On the other hand (unlike robots, who must be programed to do so), we can dream, think and conceptualize abstractly about the possibility of creation. We allow ourselves to engage in these far-fetched ideas. What a possibility—to have some a complex and multi-faceted understanding of the human body, mind and psyche that you are able to duplicate a body. Like Dr. Frankenstein and his creature, a scientist with these capabilities would have the power to play god.
Alex Garland’s new film Ex Machina was released in theaters April 10. The British director has a fresh perspective, and the sci-fi film is an opportune choice for those who are interested in tech and artificial life. A bizarre and intriguing story about a robot, a computer programmer and genius, and the blitzkrieg that ensues surrounding the question: can artificial intelligence ever have ambition or motive? Is it possible for them to experience feelings, such as love? Or primal urges and instincts, such as lust?

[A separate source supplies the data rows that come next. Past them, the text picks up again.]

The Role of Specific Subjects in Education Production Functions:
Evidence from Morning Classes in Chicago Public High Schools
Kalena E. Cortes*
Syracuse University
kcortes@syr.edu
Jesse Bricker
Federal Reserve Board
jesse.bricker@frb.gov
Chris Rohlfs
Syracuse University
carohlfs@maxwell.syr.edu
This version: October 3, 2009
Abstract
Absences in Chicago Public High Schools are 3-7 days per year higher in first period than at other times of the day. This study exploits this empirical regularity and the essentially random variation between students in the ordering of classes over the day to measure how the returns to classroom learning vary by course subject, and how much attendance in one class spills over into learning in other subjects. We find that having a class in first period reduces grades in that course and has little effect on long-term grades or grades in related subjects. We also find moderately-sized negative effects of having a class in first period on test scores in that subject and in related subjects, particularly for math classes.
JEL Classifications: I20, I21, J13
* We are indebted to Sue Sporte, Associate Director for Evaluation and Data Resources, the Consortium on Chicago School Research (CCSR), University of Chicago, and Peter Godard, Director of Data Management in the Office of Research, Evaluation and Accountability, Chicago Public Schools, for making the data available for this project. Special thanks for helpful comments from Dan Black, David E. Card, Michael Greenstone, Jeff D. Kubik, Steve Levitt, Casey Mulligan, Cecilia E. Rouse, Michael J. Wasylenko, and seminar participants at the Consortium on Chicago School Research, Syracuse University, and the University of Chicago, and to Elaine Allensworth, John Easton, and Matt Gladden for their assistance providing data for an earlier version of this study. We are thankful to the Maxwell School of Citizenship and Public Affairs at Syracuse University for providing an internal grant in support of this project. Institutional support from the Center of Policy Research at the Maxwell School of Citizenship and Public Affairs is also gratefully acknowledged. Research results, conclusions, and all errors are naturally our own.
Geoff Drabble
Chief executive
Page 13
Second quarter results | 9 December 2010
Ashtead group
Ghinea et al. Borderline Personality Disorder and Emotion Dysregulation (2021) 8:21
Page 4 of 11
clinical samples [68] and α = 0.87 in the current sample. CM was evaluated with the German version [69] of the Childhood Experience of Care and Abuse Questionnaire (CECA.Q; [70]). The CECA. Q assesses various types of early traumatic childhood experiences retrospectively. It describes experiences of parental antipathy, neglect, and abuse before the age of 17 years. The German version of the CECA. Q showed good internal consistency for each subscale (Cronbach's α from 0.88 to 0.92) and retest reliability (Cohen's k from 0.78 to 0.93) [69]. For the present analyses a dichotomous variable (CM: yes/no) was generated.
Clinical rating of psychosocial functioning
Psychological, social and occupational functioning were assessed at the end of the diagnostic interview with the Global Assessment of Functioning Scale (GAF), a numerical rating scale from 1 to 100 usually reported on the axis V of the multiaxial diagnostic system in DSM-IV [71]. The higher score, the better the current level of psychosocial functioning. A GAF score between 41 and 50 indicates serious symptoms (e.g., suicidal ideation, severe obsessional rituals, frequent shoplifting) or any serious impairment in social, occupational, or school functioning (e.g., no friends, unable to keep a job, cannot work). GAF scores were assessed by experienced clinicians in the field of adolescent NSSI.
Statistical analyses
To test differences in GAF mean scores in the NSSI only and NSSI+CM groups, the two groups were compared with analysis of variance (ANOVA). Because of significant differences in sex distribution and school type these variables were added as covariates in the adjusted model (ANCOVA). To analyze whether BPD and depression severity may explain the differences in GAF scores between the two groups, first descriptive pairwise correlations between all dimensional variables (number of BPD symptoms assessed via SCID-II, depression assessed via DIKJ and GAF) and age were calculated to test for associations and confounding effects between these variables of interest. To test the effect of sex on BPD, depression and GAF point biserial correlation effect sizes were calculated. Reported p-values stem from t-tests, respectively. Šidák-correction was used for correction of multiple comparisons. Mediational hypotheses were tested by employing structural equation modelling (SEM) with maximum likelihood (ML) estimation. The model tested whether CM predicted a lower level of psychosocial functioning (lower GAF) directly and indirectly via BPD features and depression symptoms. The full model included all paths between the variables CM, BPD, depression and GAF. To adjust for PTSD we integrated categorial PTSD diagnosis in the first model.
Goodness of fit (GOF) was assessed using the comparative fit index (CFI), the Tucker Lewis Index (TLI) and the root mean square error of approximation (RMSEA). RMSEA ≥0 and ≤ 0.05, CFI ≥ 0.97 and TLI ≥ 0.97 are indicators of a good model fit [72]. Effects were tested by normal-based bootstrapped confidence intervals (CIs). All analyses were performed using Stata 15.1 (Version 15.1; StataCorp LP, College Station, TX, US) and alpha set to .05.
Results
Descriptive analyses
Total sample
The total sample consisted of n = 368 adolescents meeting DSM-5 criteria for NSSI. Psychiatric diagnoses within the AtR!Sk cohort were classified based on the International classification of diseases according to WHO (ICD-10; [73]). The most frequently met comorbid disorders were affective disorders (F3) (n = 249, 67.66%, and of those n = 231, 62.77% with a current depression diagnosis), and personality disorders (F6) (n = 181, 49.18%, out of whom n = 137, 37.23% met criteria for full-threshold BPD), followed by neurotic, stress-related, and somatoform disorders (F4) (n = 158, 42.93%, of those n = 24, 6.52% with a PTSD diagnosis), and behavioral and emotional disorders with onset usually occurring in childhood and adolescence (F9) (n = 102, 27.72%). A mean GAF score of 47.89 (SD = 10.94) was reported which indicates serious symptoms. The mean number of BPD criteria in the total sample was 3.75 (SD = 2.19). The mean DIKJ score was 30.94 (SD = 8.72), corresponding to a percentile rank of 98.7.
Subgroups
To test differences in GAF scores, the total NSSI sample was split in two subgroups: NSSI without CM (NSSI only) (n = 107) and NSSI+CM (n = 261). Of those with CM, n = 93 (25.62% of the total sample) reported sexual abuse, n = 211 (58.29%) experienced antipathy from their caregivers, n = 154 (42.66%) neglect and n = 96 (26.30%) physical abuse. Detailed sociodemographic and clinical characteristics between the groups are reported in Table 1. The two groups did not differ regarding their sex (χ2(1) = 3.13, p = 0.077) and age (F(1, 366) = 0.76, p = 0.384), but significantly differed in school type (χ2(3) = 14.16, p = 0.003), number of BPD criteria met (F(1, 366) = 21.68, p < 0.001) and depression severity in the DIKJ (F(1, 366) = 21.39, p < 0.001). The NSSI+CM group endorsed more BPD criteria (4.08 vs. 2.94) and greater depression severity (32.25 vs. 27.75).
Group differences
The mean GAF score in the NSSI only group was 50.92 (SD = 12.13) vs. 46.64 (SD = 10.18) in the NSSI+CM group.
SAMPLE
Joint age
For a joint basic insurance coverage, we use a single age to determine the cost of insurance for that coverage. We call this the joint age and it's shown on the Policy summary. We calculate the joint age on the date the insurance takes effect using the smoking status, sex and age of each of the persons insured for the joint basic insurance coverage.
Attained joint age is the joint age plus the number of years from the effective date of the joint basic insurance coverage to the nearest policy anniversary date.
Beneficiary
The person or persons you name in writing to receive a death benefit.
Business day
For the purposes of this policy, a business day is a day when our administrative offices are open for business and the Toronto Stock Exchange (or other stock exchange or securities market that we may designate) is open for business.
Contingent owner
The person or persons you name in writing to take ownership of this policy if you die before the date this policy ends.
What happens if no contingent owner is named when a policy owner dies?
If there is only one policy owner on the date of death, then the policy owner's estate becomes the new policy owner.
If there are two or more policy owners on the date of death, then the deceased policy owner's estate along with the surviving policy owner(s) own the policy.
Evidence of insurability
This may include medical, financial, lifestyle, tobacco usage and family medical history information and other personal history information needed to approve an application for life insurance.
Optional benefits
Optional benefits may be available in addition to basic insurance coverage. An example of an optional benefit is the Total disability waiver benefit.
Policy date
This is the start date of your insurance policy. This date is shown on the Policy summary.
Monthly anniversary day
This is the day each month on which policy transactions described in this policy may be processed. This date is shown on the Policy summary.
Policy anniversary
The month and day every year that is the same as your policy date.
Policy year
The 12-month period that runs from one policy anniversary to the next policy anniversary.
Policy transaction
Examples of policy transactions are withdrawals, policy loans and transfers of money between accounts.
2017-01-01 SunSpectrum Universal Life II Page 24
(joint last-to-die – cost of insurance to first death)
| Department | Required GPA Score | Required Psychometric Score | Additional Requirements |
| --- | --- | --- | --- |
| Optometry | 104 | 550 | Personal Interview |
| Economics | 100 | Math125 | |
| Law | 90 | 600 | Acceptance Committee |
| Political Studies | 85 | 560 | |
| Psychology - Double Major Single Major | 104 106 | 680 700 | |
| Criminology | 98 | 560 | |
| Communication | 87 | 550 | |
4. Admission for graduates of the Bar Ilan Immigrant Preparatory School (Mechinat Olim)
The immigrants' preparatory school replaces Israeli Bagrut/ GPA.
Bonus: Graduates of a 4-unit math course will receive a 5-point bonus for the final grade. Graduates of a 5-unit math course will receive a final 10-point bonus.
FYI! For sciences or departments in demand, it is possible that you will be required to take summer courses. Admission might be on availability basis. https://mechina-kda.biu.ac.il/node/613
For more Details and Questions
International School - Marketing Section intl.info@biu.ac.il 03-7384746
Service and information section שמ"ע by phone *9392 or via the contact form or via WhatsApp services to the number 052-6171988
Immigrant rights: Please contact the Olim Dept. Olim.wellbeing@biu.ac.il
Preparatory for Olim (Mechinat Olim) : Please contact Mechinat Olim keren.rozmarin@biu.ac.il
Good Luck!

The movie’s marketing campaign, utilizing Tinder, is both ironic and comedic. Profile pictures depict Swedish actress Alicia Vikander, and a tinder bot prompts hopeful interests with programmed questions, before directing them to a an advertisement site for the film. Their promotion creates the illusion that a robot could be human-like, but at the end of the day, you can chalk the Tinder joke up to programing and decent coding. Some were fooled, but those who posed abstract questions to the bot—not so much.
The witty film has a tinge of the avant-garde, with a juxtaposition of highfalutin details and vague concepts that contrast. Leave your personal knowledge of tech behind when you go see the film, and let your mind go along for the ride. Finally, this is a contemporary sci-fi movie with limited special effects. There are beautiful outdoor sets, and simplistic wardrobe choices. It’s simultaneously real and fantastic.
The movie harkens back to The Twilight Zone’s The Lonely episode, in which the main character Corry is detained on an asteroid in space, and is given a robot companion with whom he becomes emotionally attached. It knocks on the same cinematic door as the 1983 horror film Christine did, in which a red Plymouth Fury attains consciousness and falls in love with her teenage owner. It raises the question of what is human, and are things considered “human” simply because they are perceived as “human,” a query associated with the film Bicentennial Man, starring Robin Williams.
If people, in their basic biological functions are machines are we the same as robots? Will it ever be possible for machines to evoke a response that is not already generated? And, even if it is a generated response, aren’t all humans’ thoughts and emotions generated by their circumstances and environments? With how much conviction can we say “I think for myself, I am not a robot,” when it is nature and nurture that have molded us like pieces of clay? Did someone instill in you that you are different from a robot, different between artificial intelligence, and would you have come to such a conclusion on your own if you were surrounded by high-functioning robots for the entirety of your life?